Lost Cities is a fast-moving game, with players playing or discarding, and then replacing, a single card each turn. Cards represent progress on one of five color-coded expeditions. Players must decide during the game how many expeditions to embark upon. Card-play rules are quite straightforward, but because players can only move forward on an expedition (by playing cards higher-numbered than those already played), making the right choice in a given situation can be quite difficult. An expedition that has been started will earn points for its progress when the game ends, and after three rounds, the player with the highest total score wins the game. Each expedition that is started but not thoroughly charted incurs a negative point penalty (investment costs).

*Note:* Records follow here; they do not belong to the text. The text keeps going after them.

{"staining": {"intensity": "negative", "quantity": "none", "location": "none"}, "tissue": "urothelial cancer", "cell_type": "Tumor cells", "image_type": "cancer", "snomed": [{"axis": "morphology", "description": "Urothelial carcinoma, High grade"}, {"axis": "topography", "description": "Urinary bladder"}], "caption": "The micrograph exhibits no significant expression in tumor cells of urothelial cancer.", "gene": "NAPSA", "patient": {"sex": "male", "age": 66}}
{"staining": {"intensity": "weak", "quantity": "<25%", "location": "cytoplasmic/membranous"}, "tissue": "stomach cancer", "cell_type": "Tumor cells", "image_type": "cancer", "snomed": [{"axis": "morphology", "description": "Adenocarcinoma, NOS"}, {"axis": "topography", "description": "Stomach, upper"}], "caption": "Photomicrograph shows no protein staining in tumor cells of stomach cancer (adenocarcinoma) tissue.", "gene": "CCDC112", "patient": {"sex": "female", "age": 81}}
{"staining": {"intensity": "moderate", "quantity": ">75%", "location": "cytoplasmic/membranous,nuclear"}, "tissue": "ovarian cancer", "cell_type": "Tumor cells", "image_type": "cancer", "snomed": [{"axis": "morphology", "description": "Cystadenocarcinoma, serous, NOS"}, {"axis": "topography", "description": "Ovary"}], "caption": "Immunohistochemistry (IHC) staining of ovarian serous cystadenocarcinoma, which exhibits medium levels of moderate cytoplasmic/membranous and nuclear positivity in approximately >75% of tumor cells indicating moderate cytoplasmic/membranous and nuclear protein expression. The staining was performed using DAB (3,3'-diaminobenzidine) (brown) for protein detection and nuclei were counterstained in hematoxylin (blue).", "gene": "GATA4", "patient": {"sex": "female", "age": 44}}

Interaction between players is indirect; one cannot directly impact another player's expeditions. However, since players can draw from the common discard piles, they can make use of opposing discards. Additionally, since the available cards for a given expedition are finite, progress made by an opponent in a given color can lead to difficulty making progress in that same color.

The game's board, while designed to supplement the theme, is optional and consists only of simple marked areas where players place discards. If Lost Cities had four expeditions instead of five, it could be played with a standard deck of playing cards. When doing so, the face cards would represent investment cards, with numbered cards two through ten serving as the expedition progress cards.

===Expedition 6: The Lost Expedition===
At GenCon 2016, The Lost Cities: Sixth Expedition promo pack was given away. It contains a set of grey cards that are added to the base game as an additional expedition. The sixth expedition has the same rules as the other five.

In 2018, some newer international versions of Lost Cities were expected to also include Expedition 6 as well as two-sided boards. One side with five expeditions, the other side with six. Starting from 2019, the game now includes this extra expedition, for a total of six colored suits with a two-sided board.

== Awards ==
- Won the 2000 International Gamers Award.

== Lost Cities: The Board Game ==
The 2008 game Keltis was re-themed and published in the U.S. as Lost Cities: The Board Game. The game supports up to four players and is a more complex version of the original card game.

== Xbox Live Arcade ==
Lost Cities was published by Sierra Online for the Xbox Live Arcade platform on April 23, 2008. The title supports both online play against other humans and solo play against computer-controlled opponents. It was delisted on 20 February 2009 after a merger between Activision and Vivendi. It is currently not available for purchase.